Monday, September 01, 2008

The Kittenskills

Armed with way too much wine and beer for two people on a short-ish long weekend, Jesse and I drove to the Kittenskills, our nickname for the foothills of New York’s Catskills mountains.

The plan was to hunt & gather, kill with our bare hands if necessary, and camp next to a roaring fire (ignited not with those new-age things called matches, but by rubbing two sticks together). Fortunately for the squirrels residing near our tent, there was a supermarket not far from our campsite.

After we put up the tent – by “we” I mean “he” – I took on the important task of chilling our beers, wine, and non-squirrel meats. Jesse rubbed two sticks together for the longest time, nearly gave himself blisters, and settled on using a lighter to start our fire. Settled in, we began a two-day outdoor Monopoly championship match between America and New Zealand. But not before we began to roast cubed steak and corn on the cob over an open fire.

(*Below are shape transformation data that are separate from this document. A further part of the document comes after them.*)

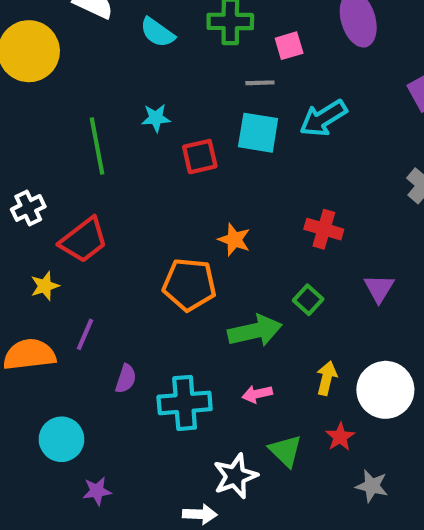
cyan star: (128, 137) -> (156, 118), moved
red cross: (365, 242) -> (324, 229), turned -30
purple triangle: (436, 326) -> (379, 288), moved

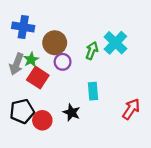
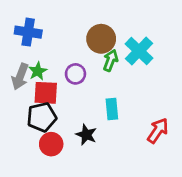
brown circle: (55, 43) -> (101, 39), moved
red square: (38, 78) -> (46, 93), turned -30
black pentagon: (22, 111) -> (42, 117), moved

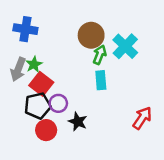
purple circle: (75, 74) -> (58, 103), moved
red square: (46, 93) -> (41, 84), turned 35
cyan rectangle: (112, 109) -> (101, 80), moved

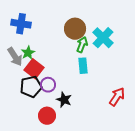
gray arrow: (18, 69) -> (15, 57), turned -54
red circle: (46, 130) -> (47, 116), moved

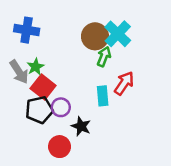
cyan cross: (103, 38) -> (118, 34), moved
cyan rectangle: (83, 66) -> (103, 96), moved
red arrow: (117, 97) -> (124, 83), moved

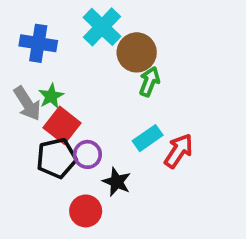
cyan cross: (118, 34) -> (102, 27), moved
red arrow: (124, 83) -> (179, 151), moved
cyan rectangle: (103, 96) -> (148, 138), turned 60

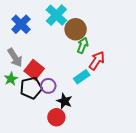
blue cross: (38, 43) -> (21, 24), turned 36
green star: (51, 96) -> (11, 79), moved
red arrow: (179, 151) -> (97, 61), moved
red circle: (86, 211) -> (56, 117), moved

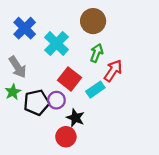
cyan cross: (56, 15) -> (56, 44), moved
brown circle: (76, 29) -> (93, 21), moved
red square: (34, 70) -> (69, 79), moved

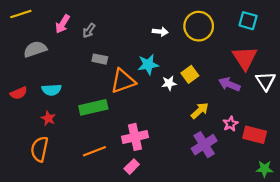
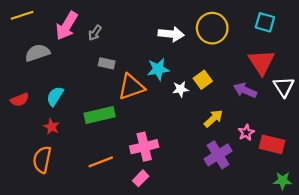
pink arrow: (63, 24) -> (67, 26), size x1.4
white arrow: (160, 32) -> (171, 34), size x1.5
cyan semicircle: (52, 90) -> (55, 96), turned 126

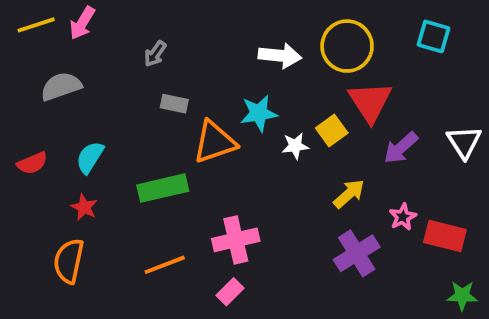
pink arrow: (67, 26) -> (82, 23), moved, size x0.7
red triangle: (261, 62) -> (370, 102), moved
purple arrow: (245, 90) -> (401, 148), turned -65

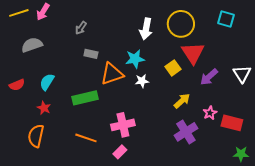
white arrow: (280, 56) -> (146, 29), turned 95
white star: (295, 146) -> (142, 81), moved
orange line: (165, 265) -> (86, 138), turned 40

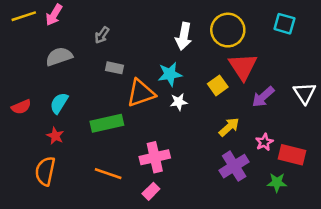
gray semicircle: (32, 45) -> (59, 56), moved
green star: (241, 154) -> (277, 182), moved

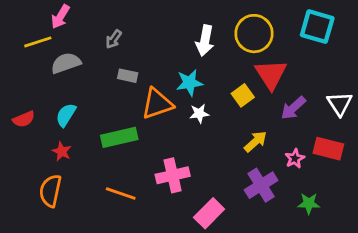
yellow line: (24, 16) -> (38, 42), moved
cyan square: (284, 24) -> (317, 27), size x1.4
red rectangle: (292, 155) -> (328, 149), moved
pink rectangle: (151, 191) -> (209, 213), moved, size x1.5

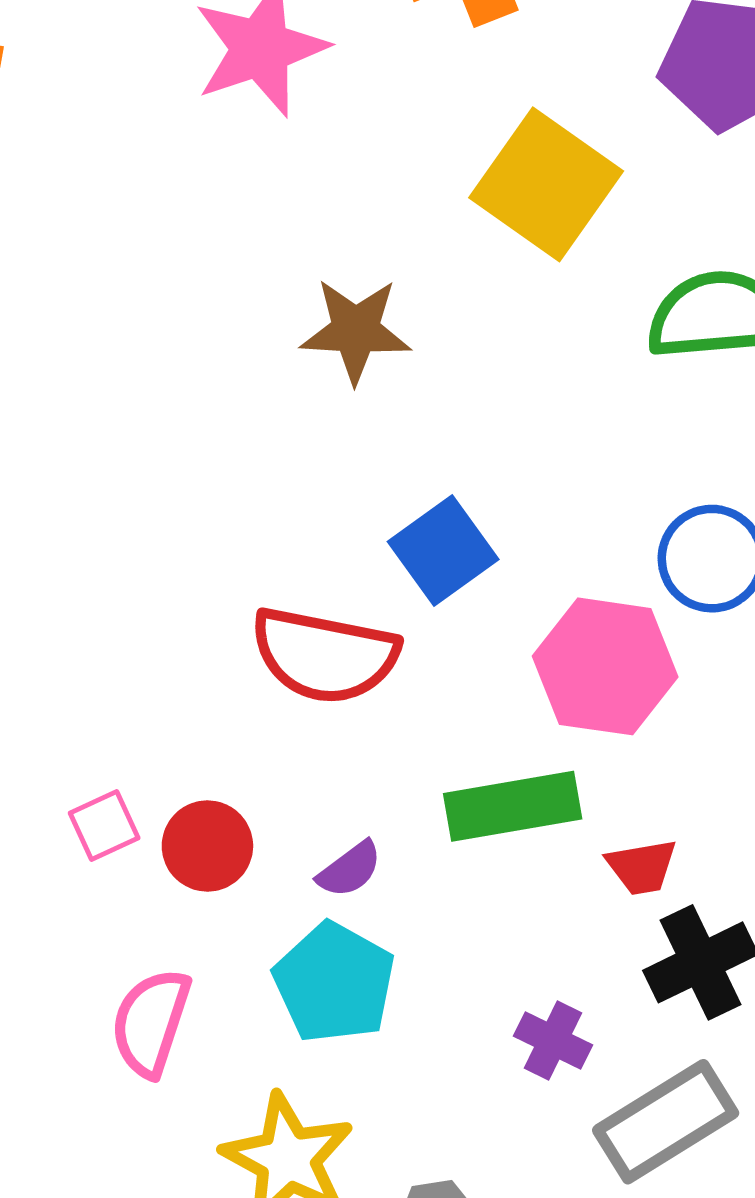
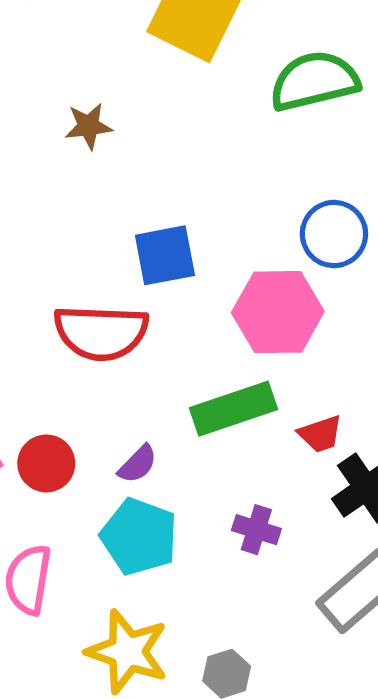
brown star: (356, 331) -> (89, 126), size x0.7
blue square: (443, 551) -> (165, 255), turned 34
purple cross: (553, 1040) -> (256, 530), moved

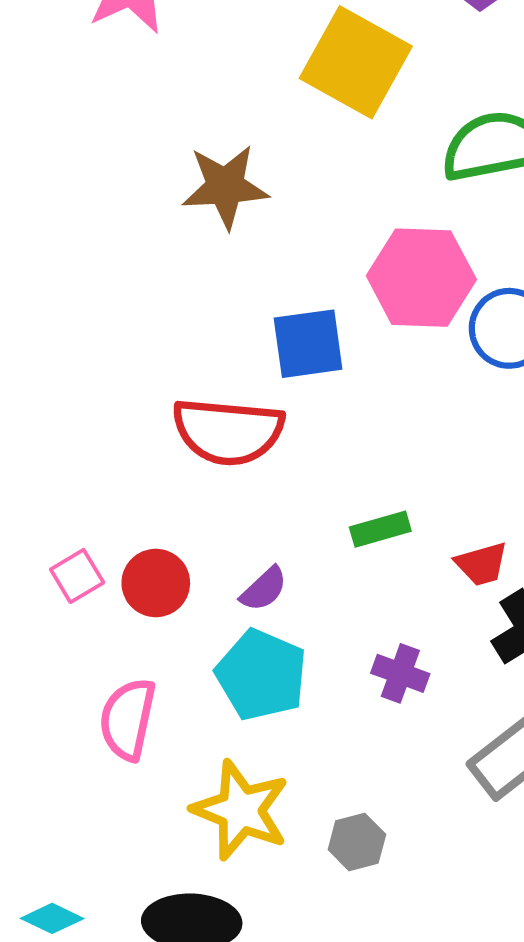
brown star: (89, 126) -> (225, 187), size x1.5
pink hexagon: (278, 312) -> (421, 278), moved
green rectangle: (233, 409) -> (380, 529), size x0.6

Sound romantic? It is. Except that the cob that sheathes corn is flammable. Which is to say that it burns brightly and quickly when put over an open fire. Oops, did I say “put over”? That’s not quite what happened. When Jesse and I planned our trip, we weren’t too sure how it would all turn out. We’d only met a few months ago, and had never camped together before. Rather than invest in luxurious accessories such as cooking utensils, we borrowed a tent from a friend, and planned to make do with the rest of the equipment by being resourceful.

In so doing, Jesse built for us a small and highly flammable grill made of wood. On it, we deposited our corn. The grill went up in flames (as wood is prone to do); the corn went with it. To avoid the same mistake with our steaks, we held them over the fire. After cooking our hands and our steaks, we tucked in. But not before we realized that between the two of us, we had only one spoon. Again, we had just one spoon – to eat two tough cuts of cubed steak. We suibstituted knives and forks with our hands and teeth.

Two bottles of wine later, Jesse offered his Pennsylvania and North Carolina Aves for my Boardwalk. The trade would be a fatal mistake for one of us. Possibly more fatal was breakfast the next morning.

To be continued...(let me know you're reading, even just one of you!)


Anonymous said...

danny's reading!

MET said...

I'm reading it! I'm reading it! MORE MORE MORE

I think you owe me the conclusion to another "to be continued" as well!